▼▼▼
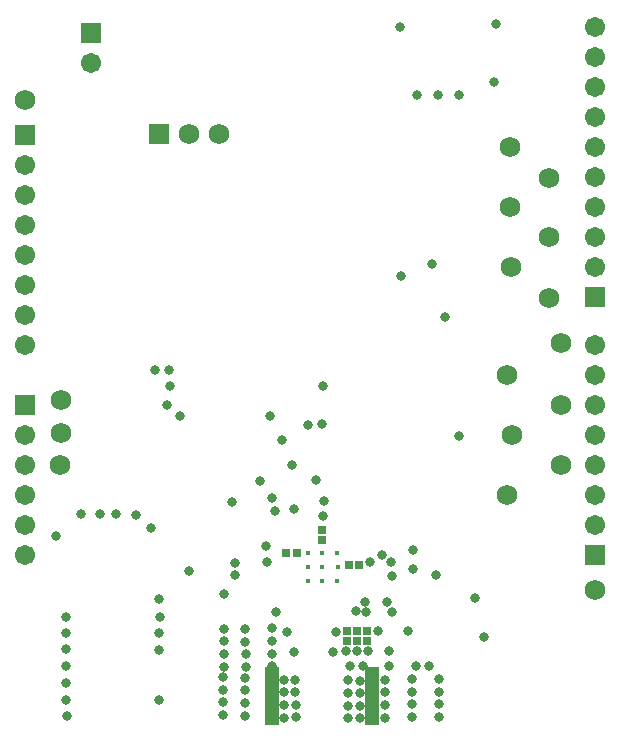
<source format=gbs>
G04 Layer_Color=16711935*
%FSLAX43Y43*%
%MOMM*%
G71*
G01*
G75*
%ADD84R,1.223X4.953*%
%ADD86R,0.723X0.723*%
%ADD92R,0.723X0.723*%
%ADD93R,0.653X0.753*%
%ADD99C,1.753*%
%ADD100C,1.703*%
%ADD101R,1.703X1.703*%
%ADD102R,1.753X1.753*%
%ADD103C,0.803*%
%ADD104C,0.450*%
D84*
X22380Y2375D02*
D03*
X30880D02*
D03*
D86*
X30475Y7075D02*
D03*
Y7875D02*
D03*
X28725Y7875D02*
D03*
Y7075D02*
D03*
X29600Y7075D02*
D03*
Y7875D02*
D03*
X26650Y15625D02*
D03*
Y16425D02*
D03*
D92*
X28950Y13500D02*
D03*
X29750D02*
D03*
D93*
X24500Y14500D02*
D03*
X23600D02*
D03*
D99*
X45875Y36100D02*
D03*
X4525Y27400D02*
D03*
X4475Y21900D02*
D03*
X42575Y48840D02*
D03*
X45850Y46250D02*
D03*
X42575Y43775D02*
D03*
X45850Y41225D02*
D03*
X42600Y38675D02*
D03*
X17915Y49950D02*
D03*
X15375D02*
D03*
X1500Y52850D02*
D03*
X49760Y11325D02*
D03*
X4525Y24650D02*
D03*
X46875Y27000D02*
D03*
X42700Y24475D02*
D03*
X46850Y21900D02*
D03*
X42275Y19400D02*
D03*
X46850Y32300D02*
D03*
X42300Y29550D02*
D03*
D100*
X1500Y32080D02*
D03*
Y34620D02*
D03*
Y37160D02*
D03*
Y39700D02*
D03*
Y42240D02*
D03*
Y44780D02*
D03*
Y47320D02*
D03*
X49760Y38680D02*
D03*
Y43760D02*
D03*
Y46300D02*
D03*
Y48840D02*
D03*
Y51380D02*
D03*
Y53920D02*
D03*
Y56460D02*
D03*
Y59000D02*
D03*
Y41220D02*
D03*
X1500Y14300D02*
D03*
Y16840D02*
D03*
Y19380D02*
D03*
Y21920D02*
D03*
Y24460D02*
D03*
X49760Y32080D02*
D03*
Y29540D02*
D03*
Y27000D02*
D03*
Y24460D02*
D03*
Y21920D02*
D03*
Y19380D02*
D03*
Y16840D02*
D03*
X7100Y55985D02*
D03*
D101*
X1500Y49860D02*
D03*
X49760Y36140D02*
D03*
X1500Y27000D02*
D03*
X49760Y14300D02*
D03*
X7100Y58525D02*
D03*
D102*
X12835Y49950D02*
D03*
D103*
X4100Y15950D02*
D03*
X37075Y34475D02*
D03*
X26625Y25375D02*
D03*
X22225Y26075D02*
D03*
X14625D02*
D03*
X12175Y16575D02*
D03*
X13525Y27025D02*
D03*
X10875Y17675D02*
D03*
X26750Y28600D02*
D03*
X13800D02*
D03*
X9200Y17750D02*
D03*
X33300Y37900D02*
D03*
X13700Y30000D02*
D03*
X35925Y38950D02*
D03*
X7825Y17750D02*
D03*
X12475Y29950D02*
D03*
X6200Y17775D02*
D03*
X12875Y2075D02*
D03*
X5000Y9100D02*
D03*
Y7700D02*
D03*
Y6325D02*
D03*
Y3500D02*
D03*
X12875Y10575D02*
D03*
Y6275D02*
D03*
Y7675D02*
D03*
X12900Y9100D02*
D03*
X5000Y4950D02*
D03*
X5025Y700D02*
D03*
X5000Y2075D02*
D03*
X32000Y3750D02*
D03*
X36550Y1692D02*
D03*
X34275Y625D02*
D03*
X36550Y3825D02*
D03*
X34275D02*
D03*
Y2758D02*
D03*
X36550D02*
D03*
X28992Y4950D02*
D03*
X30110D02*
D03*
X22375Y8100D02*
D03*
Y7033D02*
D03*
X22400Y4900D02*
D03*
Y5967D02*
D03*
X20150Y8050D02*
D03*
Y6983D02*
D03*
X20175Y4850D02*
D03*
Y5917D02*
D03*
X18300Y8075D02*
D03*
Y7008D02*
D03*
X18325Y4875D02*
D03*
Y5942D02*
D03*
X18250Y3975D02*
D03*
Y2908D02*
D03*
X18275Y775D02*
D03*
Y1842D02*
D03*
X20125Y3925D02*
D03*
Y2858D02*
D03*
X20150Y725D02*
D03*
Y1792D02*
D03*
X23400Y3750D02*
D03*
Y2683D02*
D03*
X23425Y550D02*
D03*
Y1617D02*
D03*
X24375Y3775D02*
D03*
Y2708D02*
D03*
X24400Y575D02*
D03*
Y1642D02*
D03*
X32346Y4950D02*
D03*
X35700D02*
D03*
X34582D02*
D03*
X36550Y625D02*
D03*
X34275Y1692D02*
D03*
X29825Y3675D02*
D03*
Y2608D02*
D03*
X29850Y475D02*
D03*
Y1542D02*
D03*
X28850Y3700D02*
D03*
Y2633D02*
D03*
X28875Y500D02*
D03*
Y1567D02*
D03*
X32000Y2683D02*
D03*
Y550D02*
D03*
Y1617D02*
D03*
X30700Y13750D02*
D03*
X31725Y14275D02*
D03*
X34350Y14775D02*
D03*
X27600Y6125D02*
D03*
X24250D02*
D03*
X40350Y7375D02*
D03*
X33900Y7850D02*
D03*
X26800Y18850D02*
D03*
X31350Y7875D02*
D03*
X29625Y6225D02*
D03*
X30500D02*
D03*
X28700D02*
D03*
X41375Y59250D02*
D03*
X33225Y59050D02*
D03*
X23675Y7775D02*
D03*
X22775Y9450D02*
D03*
X22000Y13725D02*
D03*
X21925Y15050D02*
D03*
X19000Y18825D02*
D03*
X19250Y13600D02*
D03*
Y12600D02*
D03*
X18375Y11050D02*
D03*
X27800Y7825D02*
D03*
X32275Y6175D02*
D03*
X30250Y10350D02*
D03*
X29500Y9575D02*
D03*
X32175Y10375D02*
D03*
X39625Y10700D02*
D03*
X32575Y9450D02*
D03*
X22625Y18000D02*
D03*
X22425Y19150D02*
D03*
X21375Y20600D02*
D03*
X24125Y21900D02*
D03*
X24250Y18175D02*
D03*
X36325Y12650D02*
D03*
X34375Y13150D02*
D03*
X30400Y9500D02*
D03*
X32450Y13700D02*
D03*
X32575Y12550D02*
D03*
X26125Y20675D02*
D03*
X15375Y12925D02*
D03*
X23275Y24075D02*
D03*
X26725Y17600D02*
D03*
X25450Y25325D02*
D03*
X41200Y54375D02*
D03*
X38200Y53250D02*
D03*
X36450D02*
D03*
X34675D02*
D03*
X38275Y24425D02*
D03*
D104*
X26675Y12100D02*
D03*
X25475D02*
D03*
X27875D02*
D03*
X27975Y13300D02*
D03*
X25475Y14500D02*
D03*
X26675Y13300D02*
D03*
X27875Y14500D02*
D03*
X26675D02*
D03*
X25475Y13300D02*
D03*
M02*

</source>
▲▲▲
> [Aim of the exercise] All of the data is to be transcribed exactly, with images omitted.

> [Task response]
<source format=gbs>
G04 Layer_Color=16711935*
%FSLAX43Y43*%
%MOMM*%
G71*
G01*
G75*
%ADD84R,1.223X4.953*%
%ADD86R,0.723X0.723*%
%ADD92R,0.723X0.723*%
%ADD93R,0.653X0.753*%
%ADD99C,1.753*%
%ADD100C,1.703*%
%ADD101R,1.703X1.703*%
%ADD102R,1.753X1.753*%
%ADD103C,0.803*%
%ADD104C,0.450*%
D84*
X22380Y2375D02*
D03*
X30880D02*
D03*
D86*
X30475Y7075D02*
D03*
Y7875D02*
D03*
X28725Y7875D02*
D03*
Y7075D02*
D03*
X29600Y7075D02*
D03*
Y7875D02*
D03*
X26650Y15625D02*
D03*
Y16425D02*
D03*
D92*
X28950Y13500D02*
D03*
X29750D02*
D03*
D93*
X24500Y14500D02*
D03*
X23600D02*
D03*
D99*
X45875Y36100D02*
D03*
X4525Y27400D02*
D03*
X4475Y21900D02*
D03*
X42575Y48840D02*
D03*
X45850Y46250D02*
D03*
X42575Y43775D02*
D03*
X45850Y41225D02*
D03*
X42600Y38675D02*
D03*
X17915Y49950D02*
D03*
X15375D02*
D03*
X1500Y52850D02*
D03*
X49760Y11325D02*
D03*
X4525Y24650D02*
D03*
X46875Y27000D02*
D03*
X42700Y24475D02*
D03*
X46850Y21900D02*
D03*
X42275Y19400D02*
D03*
X46850Y32300D02*
D03*
X42300Y29550D02*
D03*
D100*
X1500Y32080D02*
D03*
Y34620D02*
D03*
Y37160D02*
D03*
Y39700D02*
D03*
Y42240D02*
D03*
Y44780D02*
D03*
Y47320D02*
D03*
X49760Y38680D02*
D03*
Y43760D02*
D03*
Y46300D02*
D03*
Y48840D02*
D03*
Y51380D02*
D03*
Y53920D02*
D03*
Y56460D02*
D03*
Y59000D02*
D03*
Y41220D02*
D03*
X1500Y14300D02*
D03*
Y16840D02*
D03*
Y19380D02*
D03*
Y21920D02*
D03*
Y24460D02*
D03*
X49760Y32080D02*
D03*
Y29540D02*
D03*
Y27000D02*
D03*
Y24460D02*
D03*
Y21920D02*
D03*
Y19380D02*
D03*
Y16840D02*
D03*
X7100Y55985D02*
D03*
D101*
X1500Y49860D02*
D03*
X49760Y36140D02*
D03*
X1500Y27000D02*
D03*
X49760Y14300D02*
D03*
X7100Y58525D02*
D03*
D102*
X12835Y49950D02*
D03*
D103*
X4100Y15950D02*
D03*
X37075Y34475D02*
D03*
X26625Y25375D02*
D03*
X22225Y26075D02*
D03*
X14625D02*
D03*
X12175Y16575D02*
D03*
X13525Y27025D02*
D03*
X10875Y17675D02*
D03*
X26750Y28600D02*
D03*
X13800D02*
D03*
X9200Y17750D02*
D03*
X33300Y37900D02*
D03*
X13700Y30000D02*
D03*
X35925Y38950D02*
D03*
X7825Y17750D02*
D03*
X12475Y29950D02*
D03*
X6200Y17775D02*
D03*
X12875Y2075D02*
D03*
X5000Y9100D02*
D03*
Y7700D02*
D03*
Y6325D02*
D03*
Y3500D02*
D03*
X12875Y10575D02*
D03*
Y6275D02*
D03*
Y7675D02*
D03*
X12900Y9100D02*
D03*
X5000Y4950D02*
D03*
X5025Y700D02*
D03*
X5000Y2075D02*
D03*
X32000Y3750D02*
D03*
X36550Y1692D02*
D03*
X34275Y625D02*
D03*
X36550Y3825D02*
D03*
X34275D02*
D03*
Y2758D02*
D03*
X36550D02*
D03*
X28992Y4950D02*
D03*
X30110D02*
D03*
X22375Y8100D02*
D03*
Y7033D02*
D03*
X22400Y4900D02*
D03*
Y5967D02*
D03*
X20150Y8050D02*
D03*
Y6983D02*
D03*
X20175Y4850D02*
D03*
Y5917D02*
D03*
X18300Y8075D02*
D03*
Y7008D02*
D03*
X18325Y4875D02*
D03*
Y5942D02*
D03*
X18250Y3975D02*
D03*
Y2908D02*
D03*
X18275Y775D02*
D03*
Y1842D02*
D03*
X20125Y3925D02*
D03*
Y2858D02*
D03*
X20150Y725D02*
D03*
Y1792D02*
D03*
X23400Y3750D02*
D03*
Y2683D02*
D03*
X23425Y550D02*
D03*
Y1617D02*
D03*
X24375Y3775D02*
D03*
Y2708D02*
D03*
X24400Y575D02*
D03*
Y1642D02*
D03*
X32346Y4950D02*
D03*
X35700D02*
D03*
X34582D02*
D03*
X36550Y625D02*
D03*
X34275Y1692D02*
D03*
X29825Y3675D02*
D03*
Y2608D02*
D03*
X29850Y475D02*
D03*
Y1542D02*
D03*
X28850Y3700D02*
D03*
Y2633D02*
D03*
X28875Y500D02*
D03*
Y1567D02*
D03*
X32000Y2683D02*
D03*
Y550D02*
D03*
Y1617D02*
D03*
X30700Y13750D02*
D03*
X31725Y14275D02*
D03*
X34350Y14775D02*
D03*
X27600Y6125D02*
D03*
X24250D02*
D03*
X40350Y7375D02*
D03*
X33900Y7850D02*
D03*
X26800Y18850D02*
D03*
X31350Y7875D02*
D03*
X29625Y6225D02*
D03*
X30500D02*
D03*
X28700D02*
D03*
X41375Y59250D02*
D03*
X33225Y59050D02*
D03*
X23675Y7775D02*
D03*
X22775Y9450D02*
D03*
X22000Y13725D02*
D03*
X21925Y15050D02*
D03*
X19000Y18825D02*
D03*
X19250Y13600D02*
D03*
Y12600D02*
D03*
X18375Y11050D02*
D03*
X27800Y7825D02*
D03*
X32275Y6175D02*
D03*
X30250Y10350D02*
D03*
X29500Y9575D02*
D03*
X32175Y10375D02*
D03*
X39625Y10700D02*
D03*
X32575Y9450D02*
D03*
X22625Y18000D02*
D03*
X22425Y19150D02*
D03*
X21375Y20600D02*
D03*
X24125Y21900D02*
D03*
X24250Y18175D02*
D03*
X36325Y12650D02*
D03*
X34375Y13150D02*
D03*
X30400Y9500D02*
D03*
X32450Y13700D02*
D03*
X32575Y12550D02*
D03*
X26125Y20675D02*
D03*
X15375Y12925D02*
D03*
X23275Y24075D02*
D03*
X26725Y17600D02*
D03*
X25450Y25325D02*
D03*
X41200Y54375D02*
D03*
X38200Y53250D02*
D03*
X36450D02*
D03*
X34675D02*
D03*
X38275Y24425D02*
D03*
D104*
X26675Y12100D02*
D03*
X25475D02*
D03*
X27875D02*
D03*
X27975Y13300D02*
D03*
X25475Y14500D02*
D03*
X26675Y13300D02*
D03*
X27875Y14500D02*
D03*
X26675D02*
D03*
X25475Y13300D02*
D03*
M02*

</source>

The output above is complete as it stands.